Kontrol diri sangat dibutuhkan peserta didik agar dapat mengendalikan emosinya dalam sehari-hari. Karena masih banyak ditemui peserta didik yang sulit mengendalikan emosi. Seperti marah dengan meluapkan kata-kata kasar maupun sampai ke pemukulan atau kekerasan terhadap temannya. Bahkan sering kita jumpai peserta didik melakukan perkelahian maupun tawuran antar pelajar. Hal tersebut terjadi dikarenakan beberapa faktor yang mempengaruhi diantaranya yaitu pengaruh dari lingkungan sekitar, emosi yang labil, tidak terima direndahkan temannya, bahkan sampai tidak mengetahui dampak maupun undang-undang yang berlaku dalam tindak kekerasan. Sehingga peserta didik seringkali meluapkan emosinya tanpa berfikir panjang, dari hasil observasi dapat dilihat sebab peserta didik emosional bisa dari faktor internal maupun eksternal seperti pola asuh orang tua yang juga keras atau sering main pukul dalam mendidik anak. Kemudian juga lingkungan pertemanan yang sering kali mendukung temannya untuk berkelahi maupun melakukan tindak kekerasan. Padahal tindak kekerasan diatur dalam undang-undang maupun aturan sekolah akan tetapi seringkali masih dilakukan peserta didik. Dengan dalih alasan untuk melindungi dirinya ketika di ejek maupun diganggu temannya, apapun alasan tersebut tetap saja tindak kekerasan tidak perbolehkan. Walaupun di sekolah maupun diluar sekolah masih sering dijumpai anak berkelahi, pemalakan bahkan premanisme.
Rendahnya pengendalian emosi peserta didik juga mempengaruhi hal tersebut. Seharusnya peserta didik belajar mengontrol dan menahan emosinya, tidak serta merta meluapkannya seketika itu yang justru akan berdampak lebih luas dan melanggar aturan yang berlaku. Tentunya merupakan perilaku menyimpang dalam kehidupan sehari-hari. Seolah-olah raga seseorang tidak ada harganya karena dipukul sesukanya tanpa merasa bersalah sama sekali. Bahkan di media berita kita juga tahu pernah ada kejadian kekerasan yang dilakukan peserta didik terhadap guru maupun sesama peserta didik tak heran sampai nyawa taruhannya.

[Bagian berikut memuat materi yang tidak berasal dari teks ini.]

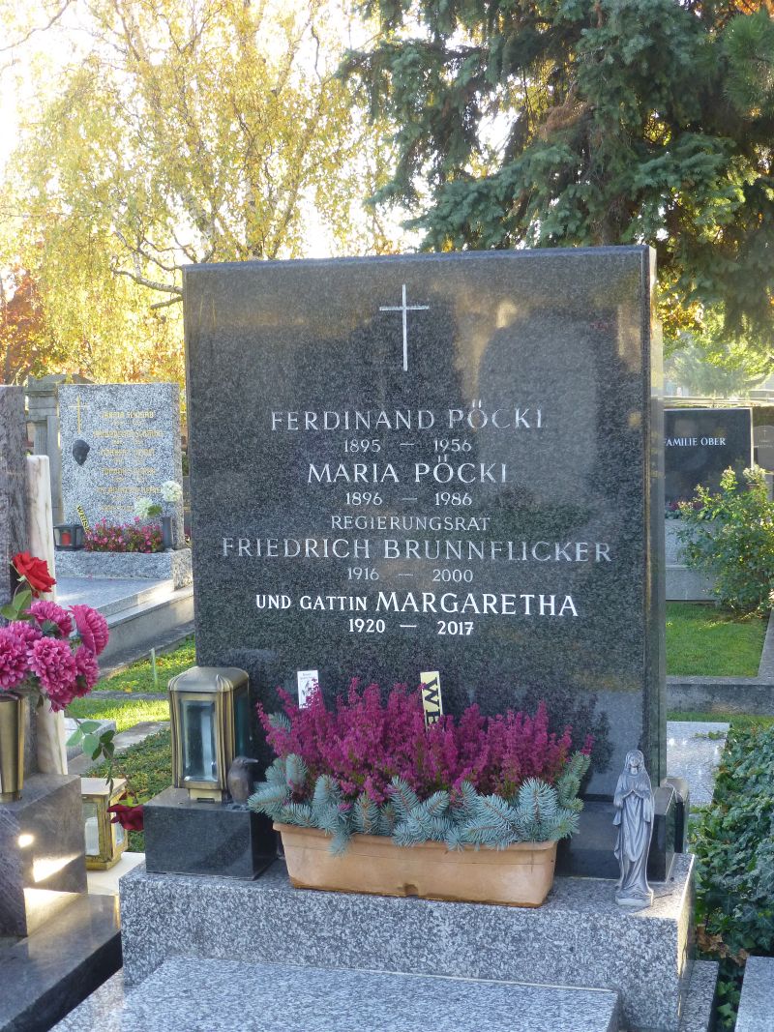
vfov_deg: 37.5
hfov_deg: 28.6
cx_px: 387
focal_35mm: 51
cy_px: 516
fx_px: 1521
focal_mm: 9
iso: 160
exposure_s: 1/60
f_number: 4.4
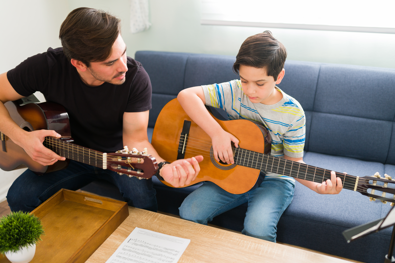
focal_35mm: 37
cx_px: 208
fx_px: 406
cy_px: 132
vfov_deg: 36.0
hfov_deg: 51.9
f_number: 1.8
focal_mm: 35
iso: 500
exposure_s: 1/125
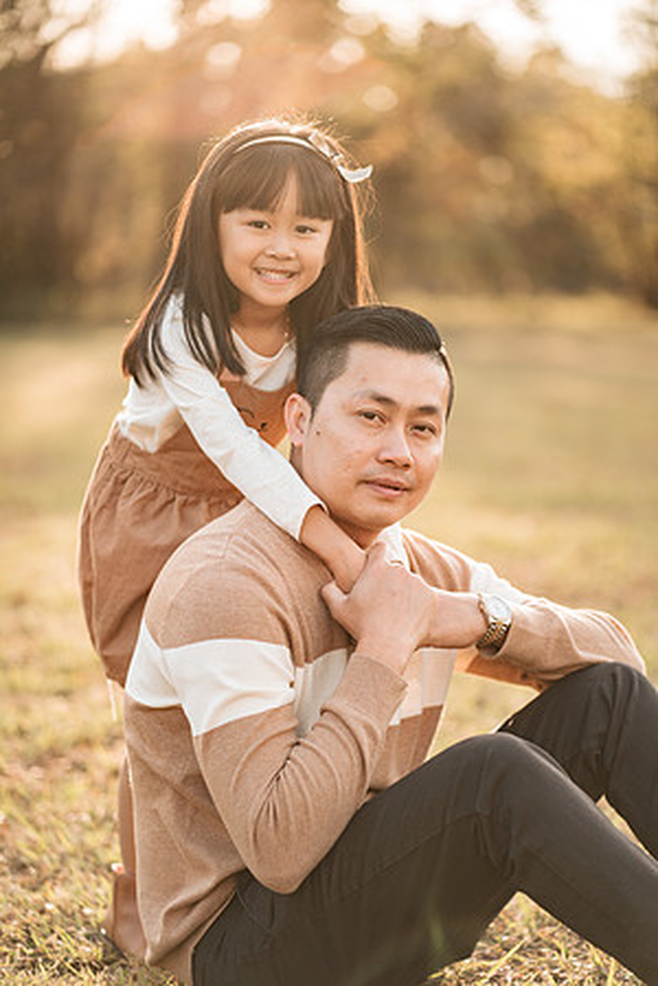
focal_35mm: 85
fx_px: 2330
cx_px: 329
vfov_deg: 23.9
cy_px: 493
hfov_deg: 16.1
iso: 100
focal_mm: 85
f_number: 2
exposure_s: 1/640
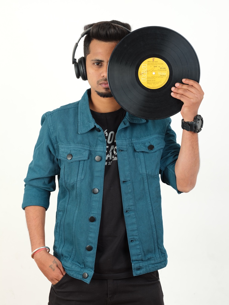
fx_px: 838
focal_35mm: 95
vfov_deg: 20.6
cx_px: 114
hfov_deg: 15.6
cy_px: 152
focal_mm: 120
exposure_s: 1/125
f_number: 9
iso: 200
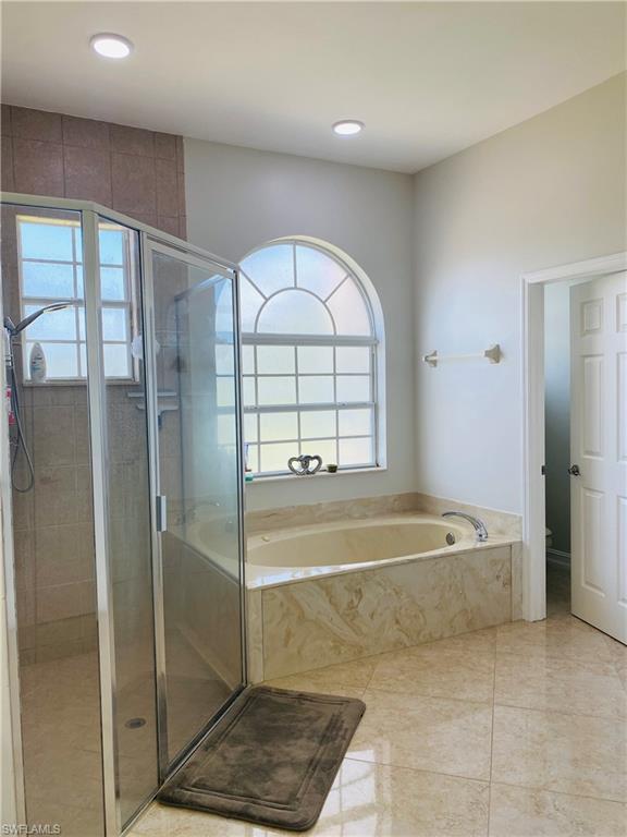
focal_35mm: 26
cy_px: 418
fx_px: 628
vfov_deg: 67.3
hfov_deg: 53.1
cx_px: 314
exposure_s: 1/216
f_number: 1.8
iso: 32
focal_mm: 4.25
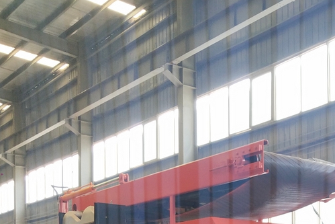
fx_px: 698
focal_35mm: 75
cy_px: 299
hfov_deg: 26.2
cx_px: 297
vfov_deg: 17.0
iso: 145
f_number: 1.8
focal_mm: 3.95
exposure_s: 1/100
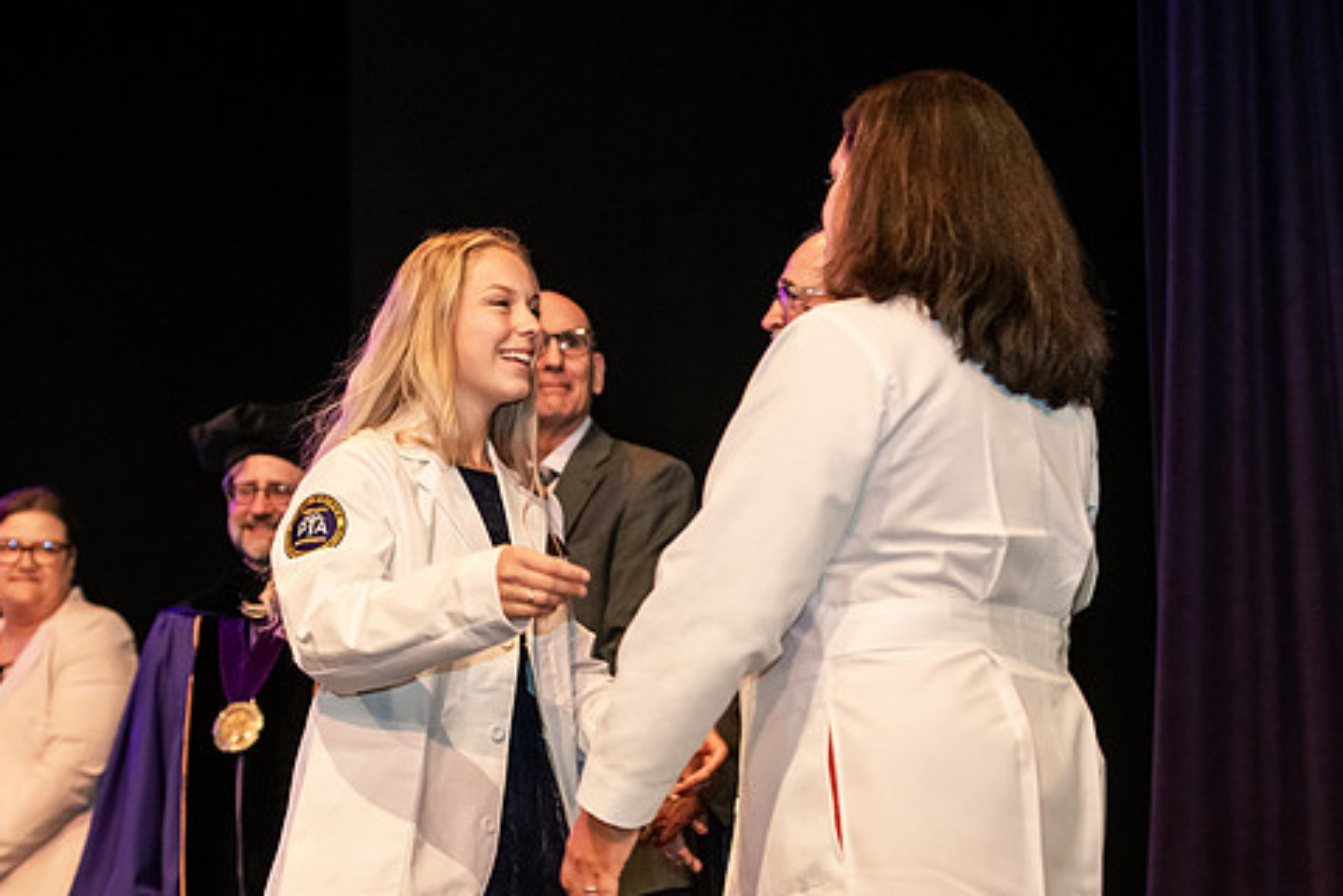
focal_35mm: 91
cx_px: 652
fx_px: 3396
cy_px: 513
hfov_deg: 22.4
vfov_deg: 15.0
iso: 3200
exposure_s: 1/200
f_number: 3.5
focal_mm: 75
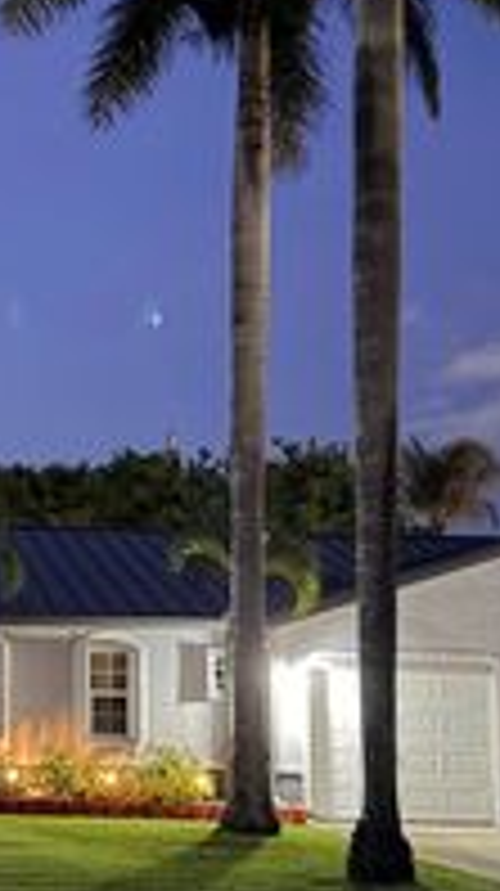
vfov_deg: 31.9
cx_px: -81
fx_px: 1560
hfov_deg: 17.5
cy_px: 488
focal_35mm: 66
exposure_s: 1/5
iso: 1250
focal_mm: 6.76
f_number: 1.78
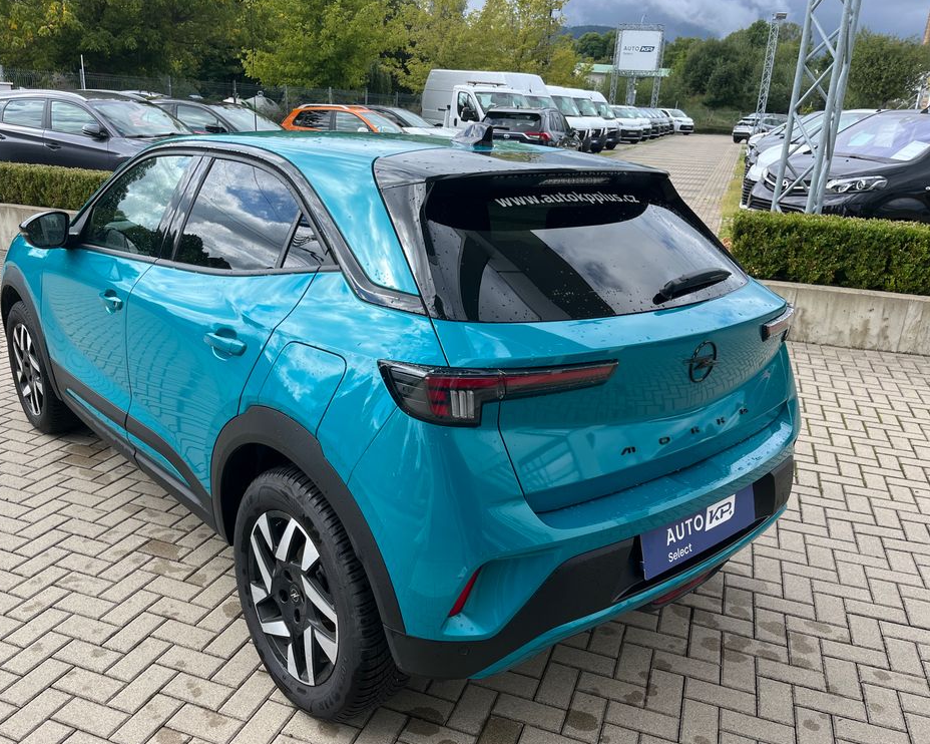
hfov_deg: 62.1
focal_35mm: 28
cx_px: 418
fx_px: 771
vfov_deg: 51.5
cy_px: 382
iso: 50
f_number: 1.6
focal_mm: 5.1
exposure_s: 1/1325
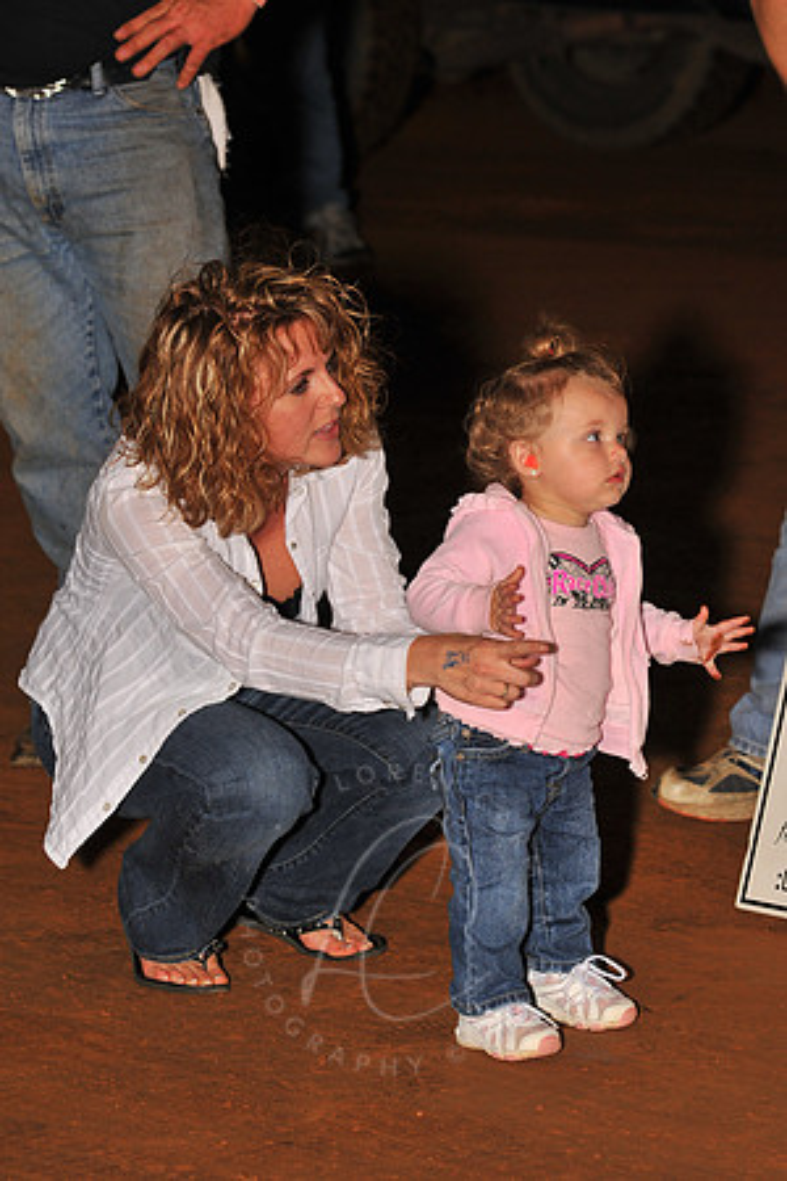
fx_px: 4754
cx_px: 394
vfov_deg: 14.2
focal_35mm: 145
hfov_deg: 9.5
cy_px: 590
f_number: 8
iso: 500
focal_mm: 145
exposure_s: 1/320
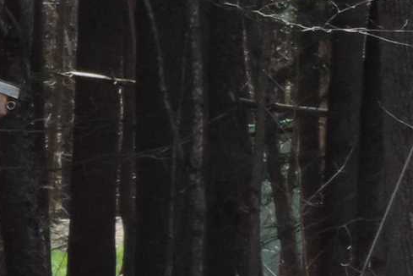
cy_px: 293
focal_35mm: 359
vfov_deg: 3.8
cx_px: -803
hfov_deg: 5.4
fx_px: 4118
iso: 80
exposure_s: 1/250
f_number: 3.7
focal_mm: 9.8
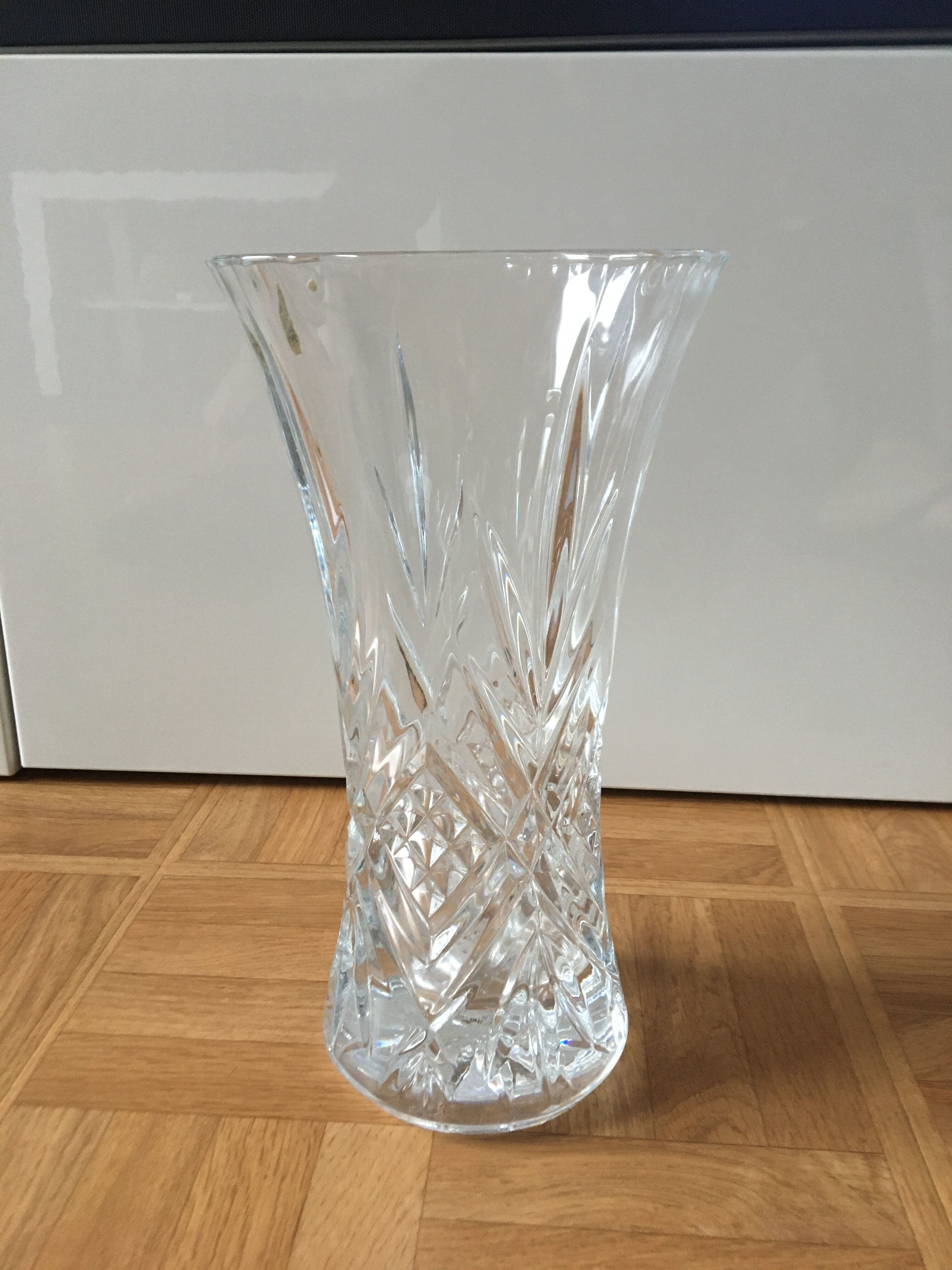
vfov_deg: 61.7
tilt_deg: -19.7
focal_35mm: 29
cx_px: 476
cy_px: 635
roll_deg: +0.7
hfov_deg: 48.2
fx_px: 1063
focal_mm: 4.15
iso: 200
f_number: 2.2
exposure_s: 1/33
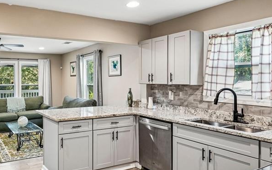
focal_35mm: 28
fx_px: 207
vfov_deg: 44.5
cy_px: 80
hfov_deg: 62.9
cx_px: 70
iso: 800
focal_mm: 16
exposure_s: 1/8
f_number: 8
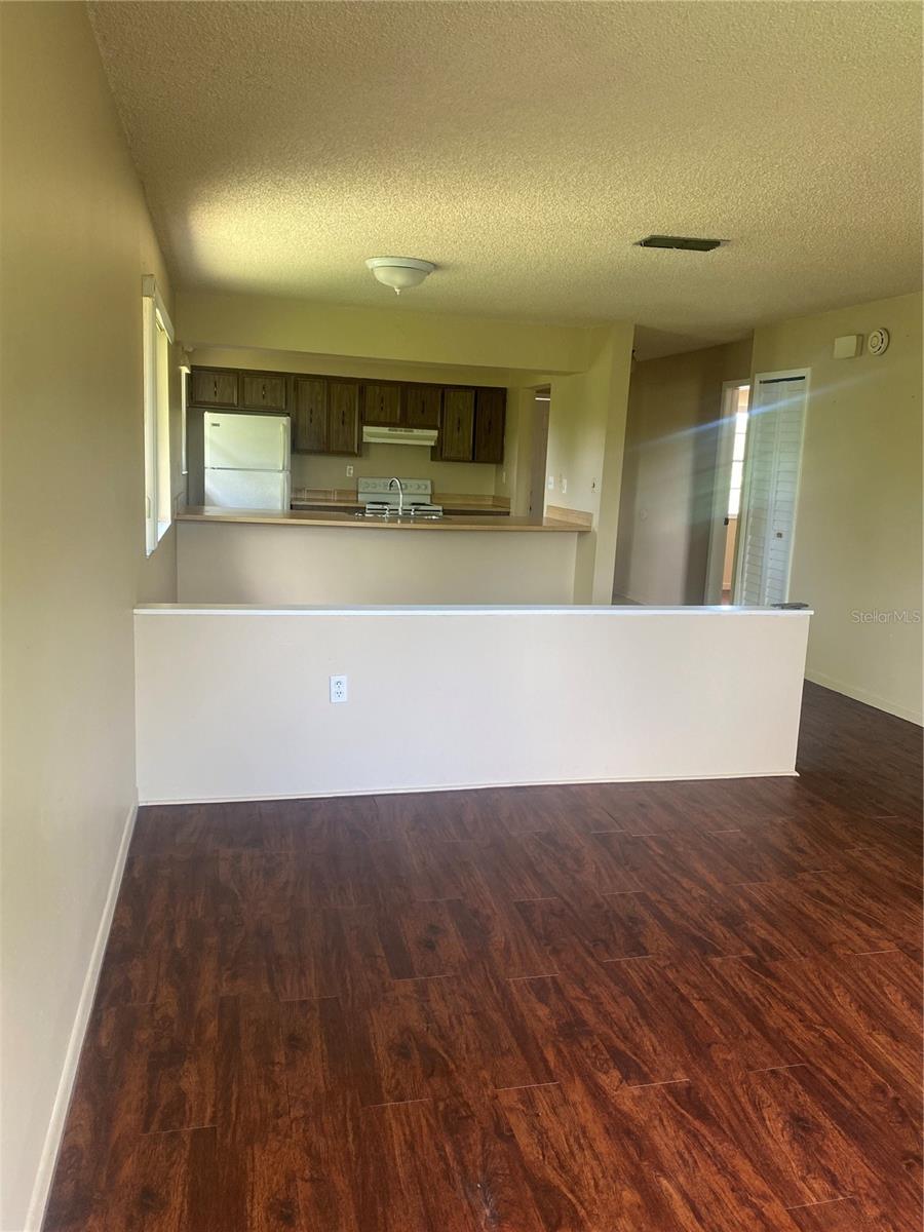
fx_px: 925
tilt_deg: -9.4
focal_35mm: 26
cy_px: 616
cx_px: 462
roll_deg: -2.6
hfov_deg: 53.1
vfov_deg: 67.3
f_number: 1.8
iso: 125
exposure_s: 1/66
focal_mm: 4.25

Emosi adalah reaksi terhadap seseorang ataupun kejadian, kemudian juga bisa perasaan intens yang ditujukan pada seseorang atau sesuatu. Tentu emosi yang dimaksud disini yaitu perasaan marah yang diluapkan terhadap seseorang sehingga tidak dapat terkendali. Hal ini terjadi karena peserta didik memang pada masa atau fase remaja awal, yang ciri remaja awal memang cenderung suka coba-coba hal baru, tidak mau diatur akan tetapi masih perlu arahan, emosinya labil, baru senang-senangnya berkumpul dengan teman, dan cenderung tidak berfikir panjang dalam bertindak. Menurut Luthfia (2017) peserta didik sulit mengendalikan emosi, karena pengaruh internal perubahan jasmani, kematangan dan kecerdasan emosi yang kurang, kemudian pengaruh eksternalnya pola asuh orang tua, pengaruh lingkungan masyarakat, dan pengaruh media masa. Seperti youtube, game, tiktok yang menampilkan contoh yang tidak baik, apalagi di game yang menggunakan kata-kata kasar kemudian tembak-tembakan ataupun pemukulan yang manampilkan adegan berdarah juga.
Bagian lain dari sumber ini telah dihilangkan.